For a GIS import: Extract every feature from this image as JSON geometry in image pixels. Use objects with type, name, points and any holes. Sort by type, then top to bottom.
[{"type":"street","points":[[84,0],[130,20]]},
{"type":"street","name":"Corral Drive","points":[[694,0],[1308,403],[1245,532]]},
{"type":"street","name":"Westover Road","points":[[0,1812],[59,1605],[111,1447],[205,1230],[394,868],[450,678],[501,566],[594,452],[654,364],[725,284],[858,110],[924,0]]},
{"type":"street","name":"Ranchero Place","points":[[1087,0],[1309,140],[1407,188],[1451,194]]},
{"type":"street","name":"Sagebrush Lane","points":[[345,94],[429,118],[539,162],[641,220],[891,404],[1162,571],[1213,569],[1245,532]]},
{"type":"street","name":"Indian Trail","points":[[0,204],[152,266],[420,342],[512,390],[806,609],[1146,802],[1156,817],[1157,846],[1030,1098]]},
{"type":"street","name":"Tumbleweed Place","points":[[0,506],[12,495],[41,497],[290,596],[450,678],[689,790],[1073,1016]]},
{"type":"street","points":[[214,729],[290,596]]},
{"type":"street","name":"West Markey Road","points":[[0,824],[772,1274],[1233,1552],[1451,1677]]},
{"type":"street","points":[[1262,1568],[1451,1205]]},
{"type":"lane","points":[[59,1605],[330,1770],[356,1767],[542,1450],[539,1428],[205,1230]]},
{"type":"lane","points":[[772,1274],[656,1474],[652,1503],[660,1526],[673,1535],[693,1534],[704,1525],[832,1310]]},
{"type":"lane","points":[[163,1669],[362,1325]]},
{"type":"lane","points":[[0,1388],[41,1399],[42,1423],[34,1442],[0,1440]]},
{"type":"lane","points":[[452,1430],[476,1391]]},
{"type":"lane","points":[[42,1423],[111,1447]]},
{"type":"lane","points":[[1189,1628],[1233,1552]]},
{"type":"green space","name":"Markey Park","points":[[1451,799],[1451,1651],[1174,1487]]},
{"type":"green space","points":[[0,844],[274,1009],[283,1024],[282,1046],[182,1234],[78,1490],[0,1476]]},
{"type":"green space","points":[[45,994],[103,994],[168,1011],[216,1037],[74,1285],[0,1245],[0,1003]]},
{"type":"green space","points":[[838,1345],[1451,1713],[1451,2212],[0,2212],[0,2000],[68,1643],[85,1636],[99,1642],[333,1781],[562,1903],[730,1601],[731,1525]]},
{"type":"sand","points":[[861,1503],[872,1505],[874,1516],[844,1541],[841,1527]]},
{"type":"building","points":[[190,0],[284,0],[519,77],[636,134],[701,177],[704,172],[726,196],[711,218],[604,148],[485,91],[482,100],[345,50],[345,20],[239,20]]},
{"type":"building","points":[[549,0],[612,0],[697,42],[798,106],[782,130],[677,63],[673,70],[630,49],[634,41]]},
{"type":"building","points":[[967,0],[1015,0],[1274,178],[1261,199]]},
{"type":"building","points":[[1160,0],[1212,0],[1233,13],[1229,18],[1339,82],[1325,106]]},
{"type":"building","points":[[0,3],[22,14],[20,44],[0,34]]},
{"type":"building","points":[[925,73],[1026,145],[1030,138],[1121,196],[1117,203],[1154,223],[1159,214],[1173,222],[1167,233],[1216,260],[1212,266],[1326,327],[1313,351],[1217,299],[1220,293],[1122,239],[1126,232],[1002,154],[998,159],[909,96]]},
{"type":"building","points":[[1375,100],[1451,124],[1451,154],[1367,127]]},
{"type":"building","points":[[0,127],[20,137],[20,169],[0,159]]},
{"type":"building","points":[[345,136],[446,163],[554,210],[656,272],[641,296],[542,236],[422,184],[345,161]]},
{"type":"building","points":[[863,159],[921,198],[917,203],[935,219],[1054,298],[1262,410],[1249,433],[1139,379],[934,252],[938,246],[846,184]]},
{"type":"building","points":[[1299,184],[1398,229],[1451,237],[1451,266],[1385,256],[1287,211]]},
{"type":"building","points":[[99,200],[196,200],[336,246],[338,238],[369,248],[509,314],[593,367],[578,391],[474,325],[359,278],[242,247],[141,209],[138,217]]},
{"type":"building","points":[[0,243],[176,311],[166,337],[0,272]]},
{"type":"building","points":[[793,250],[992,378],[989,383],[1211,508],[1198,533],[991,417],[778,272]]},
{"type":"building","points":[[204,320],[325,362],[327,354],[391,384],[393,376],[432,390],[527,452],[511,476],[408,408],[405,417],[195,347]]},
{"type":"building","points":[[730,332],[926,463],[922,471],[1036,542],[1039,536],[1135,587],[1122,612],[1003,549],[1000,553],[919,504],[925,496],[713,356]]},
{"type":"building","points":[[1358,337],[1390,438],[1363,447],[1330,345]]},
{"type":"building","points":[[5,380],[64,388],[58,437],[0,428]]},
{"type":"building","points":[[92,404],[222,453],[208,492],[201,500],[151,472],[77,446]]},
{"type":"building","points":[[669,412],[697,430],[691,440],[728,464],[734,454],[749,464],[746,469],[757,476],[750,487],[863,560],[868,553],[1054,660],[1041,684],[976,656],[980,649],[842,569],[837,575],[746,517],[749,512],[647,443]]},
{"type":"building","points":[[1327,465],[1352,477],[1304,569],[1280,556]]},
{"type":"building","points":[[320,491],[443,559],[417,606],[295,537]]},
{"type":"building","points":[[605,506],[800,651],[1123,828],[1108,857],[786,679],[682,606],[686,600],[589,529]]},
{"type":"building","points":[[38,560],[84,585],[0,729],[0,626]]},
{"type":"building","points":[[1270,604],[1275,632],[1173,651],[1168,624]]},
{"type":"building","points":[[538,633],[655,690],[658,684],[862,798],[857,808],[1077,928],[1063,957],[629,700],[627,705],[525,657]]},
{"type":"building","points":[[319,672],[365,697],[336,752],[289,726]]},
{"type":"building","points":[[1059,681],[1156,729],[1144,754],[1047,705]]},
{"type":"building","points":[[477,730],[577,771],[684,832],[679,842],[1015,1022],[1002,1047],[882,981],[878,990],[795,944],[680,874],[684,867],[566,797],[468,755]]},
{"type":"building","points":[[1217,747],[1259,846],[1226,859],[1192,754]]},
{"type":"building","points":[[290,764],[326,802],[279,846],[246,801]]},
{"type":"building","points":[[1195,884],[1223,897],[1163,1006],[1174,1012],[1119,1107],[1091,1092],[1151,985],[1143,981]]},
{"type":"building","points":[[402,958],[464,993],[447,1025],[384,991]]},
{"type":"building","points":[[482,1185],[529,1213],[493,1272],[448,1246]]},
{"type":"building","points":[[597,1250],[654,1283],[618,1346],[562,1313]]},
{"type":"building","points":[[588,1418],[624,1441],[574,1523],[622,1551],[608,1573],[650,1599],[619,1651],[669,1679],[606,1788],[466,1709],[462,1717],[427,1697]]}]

----

* [DIRECTIONS] Transcribe every entry word for word.

* [OUTPUT OF THE TASK]
For a GIS import: Extract every feature from this image as JSON geometry in image pixels. Use objects with type, name, points and any holes. Sort by type, then top to bottom.
[{"type":"street","points":[[84,0],[130,20]]},
{"type":"street","name":"Corral Drive","points":[[694,0],[1308,403],[1245,532]]},
{"type":"street","name":"Westover Road","points":[[0,1812],[59,1605],[111,1447],[205,1230],[394,868],[450,678],[501,566],[594,452],[654,364],[725,284],[858,110],[924,0]]},
{"type":"street","name":"Ranchero Place","points":[[1087,0],[1309,140],[1407,188],[1451,194]]},
{"type":"street","name":"Sagebrush Lane","points":[[345,94],[429,118],[539,162],[641,220],[891,404],[1162,571],[1213,569],[1245,532]]},
{"type":"street","name":"Indian Trail","points":[[0,204],[152,266],[420,342],[512,390],[806,609],[1146,802],[1156,817],[1157,846],[1030,1098]]},
{"type":"street","name":"Tumbleweed Place","points":[[0,506],[12,495],[41,497],[290,596],[450,678],[689,790],[1073,1016]]},
{"type":"street","points":[[214,729],[290,596]]},
{"type":"street","name":"West Markey Road","points":[[0,824],[772,1274],[1233,1552],[1451,1677]]},
{"type":"street","points":[[1262,1568],[1451,1205]]},
{"type":"lane","points":[[59,1605],[330,1770],[356,1767],[542,1450],[539,1428],[205,1230]]},
{"type":"lane","points":[[772,1274],[656,1474],[652,1503],[660,1526],[673,1535],[693,1534],[704,1525],[832,1310]]},
{"type":"lane","points":[[163,1669],[362,1325]]},
{"type":"lane","points":[[0,1388],[41,1399],[42,1423],[34,1442],[0,1440]]},
{"type":"lane","points":[[452,1430],[476,1391]]},
{"type":"lane","points":[[42,1423],[111,1447]]},
{"type":"lane","points":[[1189,1628],[1233,1552]]},
{"type":"green space","name":"Markey Park","points":[[1451,799],[1451,1651],[1174,1487]]},
{"type":"green space","points":[[0,844],[274,1009],[283,1024],[282,1046],[182,1234],[78,1490],[0,1476]]},
{"type":"green space","points":[[45,994],[103,994],[168,1011],[216,1037],[74,1285],[0,1245],[0,1003]]},
{"type":"green space","points":[[838,1345],[1451,1713],[1451,2212],[0,2212],[0,2000],[68,1643],[85,1636],[99,1642],[333,1781],[562,1903],[730,1601],[731,1525]]},
{"type":"sand","points":[[861,1503],[872,1505],[874,1516],[844,1541],[841,1527]]},
{"type":"building","points":[[190,0],[284,0],[519,77],[636,134],[701,177],[704,172],[726,196],[711,218],[604,148],[485,91],[482,100],[345,50],[345,20],[239,20]]},
{"type":"building","points":[[549,0],[612,0],[697,42],[798,106],[782,130],[677,63],[673,70],[630,49],[634,41]]},
{"type":"building","points":[[967,0],[1015,0],[1274,178],[1261,199]]},
{"type":"building","points":[[1160,0],[1212,0],[1233,13],[1229,18],[1339,82],[1325,106]]},
{"type":"building","points":[[0,3],[22,14],[20,44],[0,34]]},
{"type":"building","points":[[925,73],[1026,145],[1030,138],[1121,196],[1117,203],[1154,223],[1159,214],[1173,222],[1167,233],[1216,260],[1212,266],[1326,327],[1313,351],[1217,299],[1220,293],[1122,239],[1126,232],[1002,154],[998,159],[909,96]]},
{"type":"building","points":[[1375,100],[1451,124],[1451,154],[1367,127]]},
{"type":"building","points":[[0,127],[20,137],[20,169],[0,159]]},
{"type":"building","points":[[345,136],[446,163],[554,210],[656,272],[641,296],[542,236],[422,184],[345,161]]},
{"type":"building","points":[[863,159],[921,198],[917,203],[935,219],[1054,298],[1262,410],[1249,433],[1139,379],[934,252],[938,246],[846,184]]},
{"type":"building","points":[[1299,184],[1398,229],[1451,237],[1451,266],[1385,256],[1287,211]]},
{"type":"building","points":[[99,200],[196,200],[336,246],[338,238],[369,248],[509,314],[593,367],[578,391],[474,325],[359,278],[242,247],[141,209],[138,217]]},
{"type":"building","points":[[0,243],[176,311],[166,337],[0,272]]},
{"type":"building","points":[[793,250],[992,378],[989,383],[1211,508],[1198,533],[991,417],[778,272]]},
{"type":"building","points":[[204,320],[325,362],[327,354],[391,384],[393,376],[432,390],[527,452],[511,476],[408,408],[405,417],[195,347]]},
{"type":"building","points":[[730,332],[926,463],[922,471],[1036,542],[1039,536],[1135,587],[1122,612],[1003,549],[1000,553],[919,504],[925,496],[713,356]]},
{"type":"building","points":[[1358,337],[1390,438],[1363,447],[1330,345]]},
{"type":"building","points":[[5,380],[64,388],[58,437],[0,428]]},
{"type":"building","points":[[92,404],[222,453],[208,492],[201,500],[151,472],[77,446]]},
{"type":"building","points":[[669,412],[697,430],[691,440],[728,464],[734,454],[749,464],[746,469],[757,476],[750,487],[863,560],[868,553],[1054,660],[1041,684],[976,656],[980,649],[842,569],[837,575],[746,517],[749,512],[647,443]]},
{"type":"building","points":[[1327,465],[1352,477],[1304,569],[1280,556]]},
{"type":"building","points":[[320,491],[443,559],[417,606],[295,537]]},
{"type":"building","points":[[605,506],[800,651],[1123,828],[1108,857],[786,679],[682,606],[686,600],[589,529]]},
{"type":"building","points":[[38,560],[84,585],[0,729],[0,626]]},
{"type":"building","points":[[1270,604],[1275,632],[1173,651],[1168,624]]},
{"type":"building","points":[[538,633],[655,690],[658,684],[862,798],[857,808],[1077,928],[1063,957],[629,700],[627,705],[525,657]]},
{"type":"building","points":[[319,672],[365,697],[336,752],[289,726]]},
{"type":"building","points":[[1059,681],[1156,729],[1144,754],[1047,705]]},
{"type":"building","points":[[477,730],[577,771],[684,832],[679,842],[1015,1022],[1002,1047],[882,981],[878,990],[795,944],[680,874],[684,867],[566,797],[468,755]]},
{"type":"building","points":[[1217,747],[1259,846],[1226,859],[1192,754]]},
{"type":"building","points":[[290,764],[326,802],[279,846],[246,801]]},
{"type":"building","points":[[1195,884],[1223,897],[1163,1006],[1174,1012],[1119,1107],[1091,1092],[1151,985],[1143,981]]},
{"type":"building","points":[[402,958],[464,993],[447,1025],[384,991]]},
{"type":"building","points":[[482,1185],[529,1213],[493,1272],[448,1246]]},
{"type":"building","points":[[597,1250],[654,1283],[618,1346],[562,1313]]},
{"type":"building","points":[[588,1418],[624,1441],[574,1523],[622,1551],[608,1573],[650,1599],[619,1651],[669,1679],[606,1788],[466,1709],[462,1717],[427,1697]]}]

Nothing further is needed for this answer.